- EXERCISES:
**1)** In the news briefing, copy word for word the part that opens with the words containing "China:  Although new" and closes with "late last week.".
**2)** According to the news briefing, how much funding has Djibouti received from China?

- DOCUMENT TEXT:
_____

Eurozone:  Yesterday, European Central Bank President Lagarde said that in spite of encouraging signs that Eurozone inflation may be set to moderate, the ECB is not yet finished raising interest rates and still “has a long way to go” in tightening monetary policy.  The hawkishness of Lagarde’s statement suggests that the ECB may not be as ready to slow the pace of its rate hikes as the Federal Reserve is, which probably goes far in explaining the euro’s strength against the dollar in recent days.

China:  Although new COVID-19 infections remain near record highs, health authorities today have begun downplaying the risks in an apparent effort to quell concerns about widespread new lockdowns.  As we reported in our Comment yesterday, it also appears that Chinese police and security forces have suppressed the extraordinary wave of anti-government protests that began late last week.

China-Djibouti:  A new report from the World Bank indicates that Djibouti has suspended its debt repayments to China as it faces major economic difficulties.  Djibouti has received $1.5 billion of funding from China, largely as a part of President Xi’s “Belt and Road” initiative that seeks to fund roads, ports, and other trade infrastructure in mostly developing countries.  In return, China had hoped to build political influence and support, and it had even secured a military base in Djibouti.  In recent years, however, China has had to face the fact that its loans won’t necessarily be repaid or be spent wisely, putting a damper on new lending under the program.

China-United States:  The People’s Liberation Army claimed that it warned away a U.S. Navy warship that had entered waters near the Spratly Islands in the South China Sea on Tuesday in what was apparently a “freedom of navigation operation.”  Like previous such incidents, this one highlights the continuing and growing geopolitical tension between the U.S. and China, which has already had negative impacts on Chinese stocks.

_____

- SUPPLIED MATERIAL:
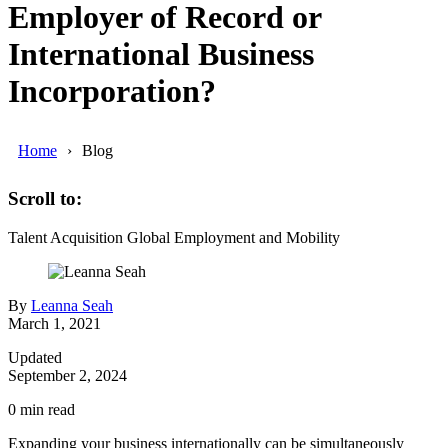
Employer of Record or
International Business
Incorporation?
Home
Blog
Scroll to:
Talent Acquisition
Global Employment and Mobility
By
Leanna Seah
March 1, 2021
Updated
September 2, 2024
0
min read
Expanding your business internationally can be simultaneously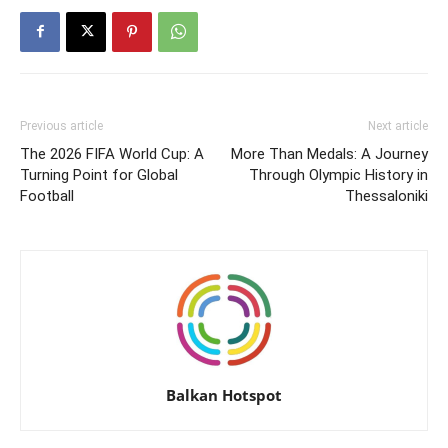
Previous article
Next article
The 2026 FIFA World Cup: A
More Than Medals: A Journey
Turning Point for Global
Through Olympic History in
Football
Thessaloniki
Balkan Hotspot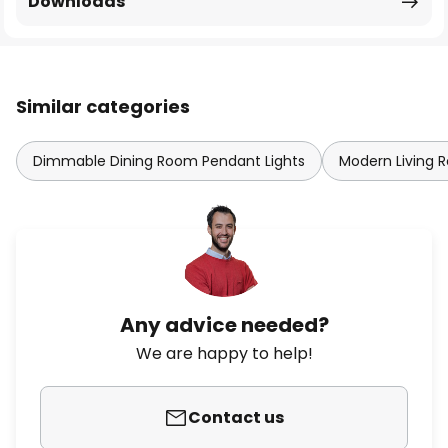
Downloads
Similar categories
Dimmable Dining Room Pendant Lights
Modern Living 
Any advice needed?
We are happy to help!
Contact us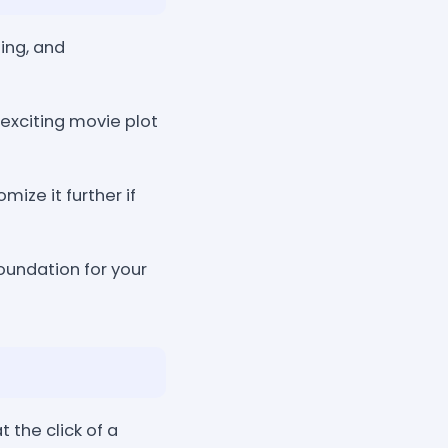
ing, and
exciting movie plot
ize it further if
oundation for your
the click of a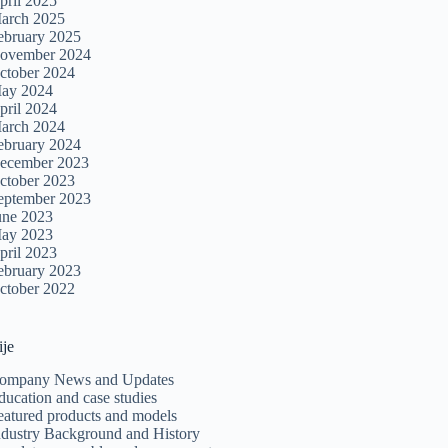
pril 2025
arch 2025
ebruary 2025
ovember 2024
ctober 2024
ay 2024
pril 2024
arch 2024
ebruary 2024
ecember 2023
ctober 2023
eptember 2023
une 2023
ay 2023
pril 2023
ebruary 2023
ctober 2022
ije
ompany News and Updates
ducation and case studies
eatured products and models
ndustry Background and History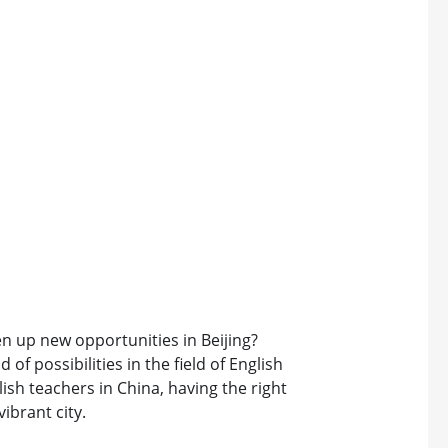
n up new opportunities in Beijing?
 of possibilities in the field of English
sh teachers in China, having the right
vibrant city.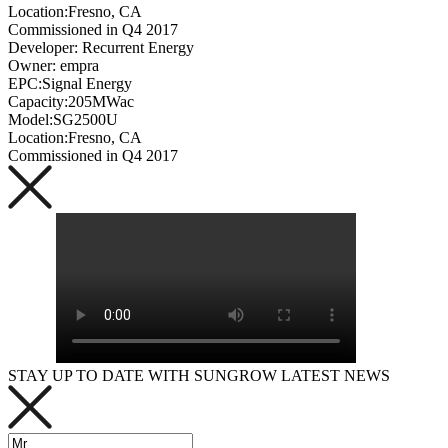
Location:Fresno, CA
Commissioned in Q4 2017
Developer: Recurrent Energy
Owner: empra
EPC:Signal Energy
Capacity:205MWac
Model:SG2500U
Location:Fresno, CA
Commissioned in Q4 2017
STAY UP TO DATE WITH SUNGROW LATEST NEWS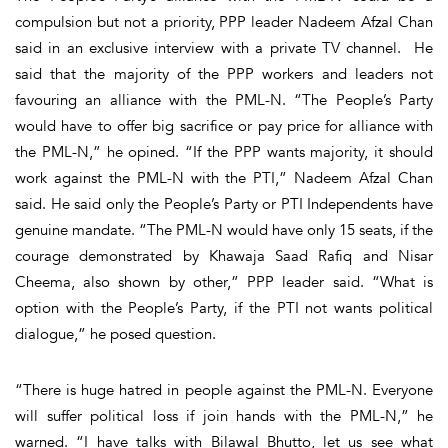
compulsion but not a priority, PPP leader Nadeem Afzal Chan
said in an exclusive interview with a private TV channel. He
said that the majority of the PPP workers and leaders not
favouring an alliance with the PML-N. “The People’s Party
would have to offer big sacrifice or pay price for alliance with
the PML-N,” he opined. “If the PPP wants majority, it should
work against the PML-N with the PTI,” Nadeem Afzal Chan
said. He said only the People’s Party or PTI Independents have
genuine mandate. “The PML-N would have only 15 seats, if the
courage demonstrated by Khawaja Saad Rafiq and Nisar
Cheema, also shown by other,” PPP leader said. “What is
option with the People’s Party, if the PTI not wants political
dialogue,” he posed question.
“There is huge hatred in people against the PML-N. Everyone
will suffer political loss if join hands with the PML-N,” he
warned. “I have talks with Bilawal Bhutto, let us see what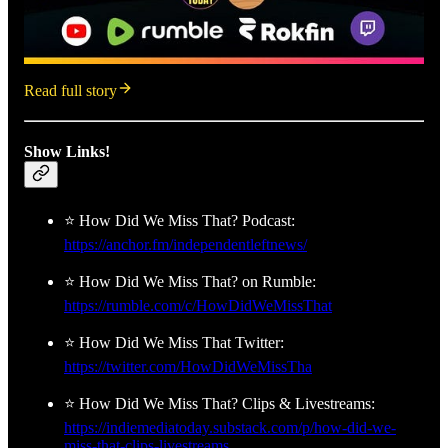
Read full story
Show Links!
⭐ How Did We Miss That? Podcast:
https://anchor.fm/independentleftnews/
⭐ How Did We Miss That? on Rumble:
https://rumble.com/c/HowDidWeMissThat
⭐ How Did We Miss That Twitter:
https://twitter.com/HowDidWeMissTha
⭐ How Did We Miss That? Clips & Livestreams:
https://indiemediatoday.substack.com/p/how-did-we-
miss-that-clips-livestreams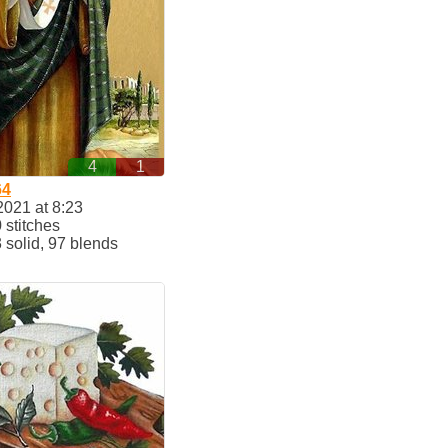
4
1
64
2021 at 8:23
stitches
solid, 97 blends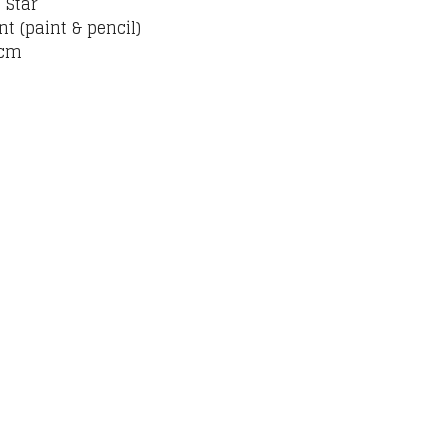
 Star
nt (paint & pencil)
 cm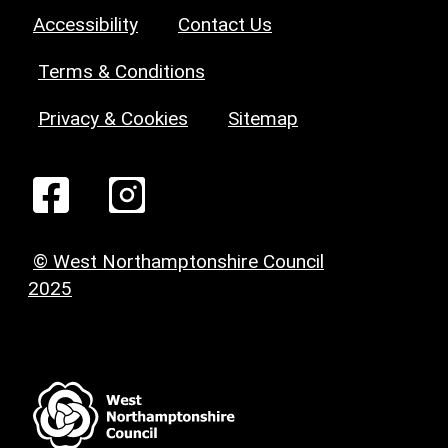
Accessibility
Contact Us
Terms & Conditions
Privacy & Cookies
Sitemap
© West Northamptonshire Council
2025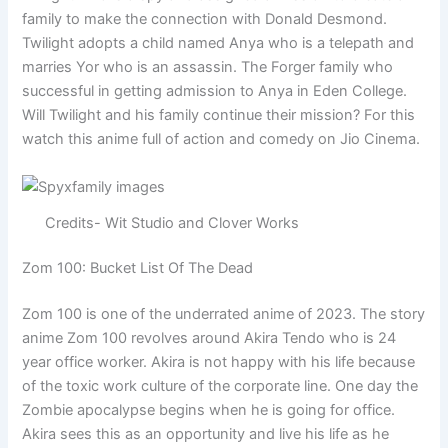
family to make the connection with Donald Desmond.
Twilight adopts a child named Anya who is a telepath and
marries Yor who is an assassin. The Forger family who
successful in getting admission to Anya in Eden College.
Will Twilight and his family continue their mission? For this
watch this anime full of action and comedy on Jio Cinema.
Credits- Wit Studio and Clover Works
Zom 100: Bucket List Of The Dead
Zom 100 is one of the underrated anime of 2023. The story
anime Zom 100 revolves around Akira Tendo who is 24
year office worker. Akira is not happy with his life because
of the toxic work culture of the corporate line. One day the
Zombie apocalypse begins when he is going for office.
Akira sees this as an opportunity and live his life as he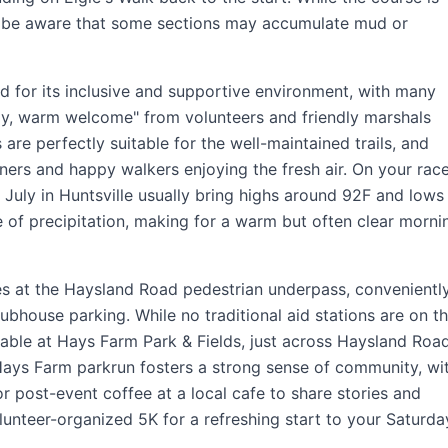
, be aware that some sections may accumulate mud or
 for its inclusive and supportive environment, with many
ely, warm welcome" from volunteers and friendly marshals
re perfectly suitable for the well-maintained trails, and
nners and happy walkers enjoying the fresh air. On your rac
e July in Huntsville usually bring highs around 92F and lows
 of precipitation, making for a warm but often clear morni
hes at the Haysland Road pedestrian underpass, convenientl
bhouse parking. While no traditional aid stations are on t
lable at Hays Farm Park & Fields, just across Haysland Road
 Hays Farm parkrun fosters a strong sense of community, wi
r post-event coffee at a local cafe to share stories and
olunteer-organized 5K for a refreshing start to your Saturda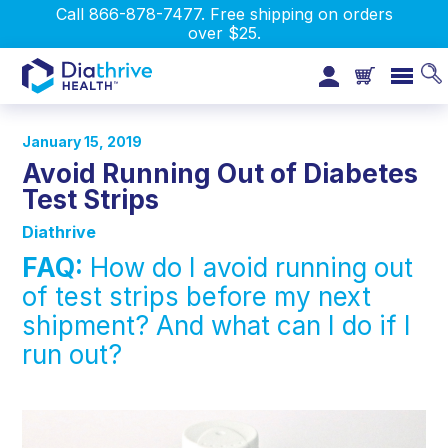
Call 866-878-7477. Free shipping on orders
over $25.
January 15, 2019
Avoid Running Out of Diabetes
Test Strips
Diathrive
FAQ:
How do I avoid running out
of test strips before my next
shipment? And what can I do if I
run out?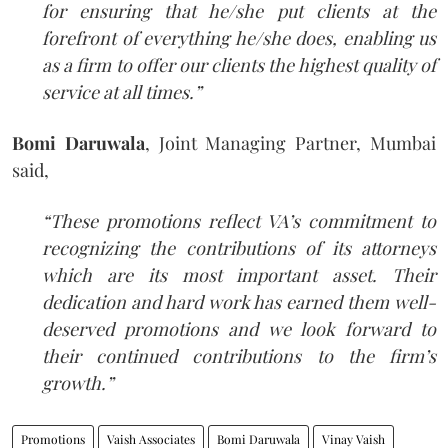
for ensuring that he/she put clients at the
forefront of everything he/she does, enabling us
as a firm to offer our clients the highest quality of
service at all times.”
Bomi Daruwala
, Joint Managing Partner, Mumbai
said,
“These promotions reflect VA’s commitment to
recognizing the contributions of its attorneys
which are its most important asset. Their
dedication and hard work has earned them well-
deserved promotions and we look forward to
their continued contributions to the firm’s
growth.”
Promotions
Vaish Associates
Bomi Daruwala
Vinay Vaish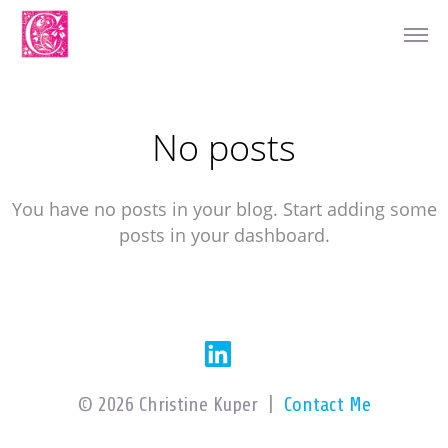
No posts
You have no posts in your blog. Start adding some
posts in your dashboard.
© 2026 Christine Kuper |
Contact Me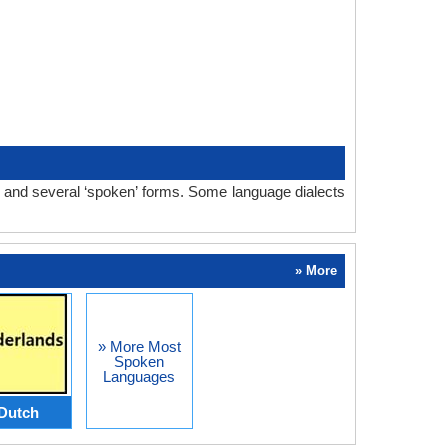
m and several ‘spoken’ forms. Some language dialects
» More
» More Most
Spoken
Languages
Dutch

_____

- SOLUTIONS TO THE PROBLEMS:
**1)**
China:  Although new COVID-19 infections remain near record highs, health authorities today have begun downplaying the risks in an apparent effort to quell concerns about widespread new lockdowns.  As we reported in our Comment yesterday, it also appears that Chinese police and security forces have suppressed the extraordinary wave of anti-government protests that began late last week.

**2)** $1.5 billion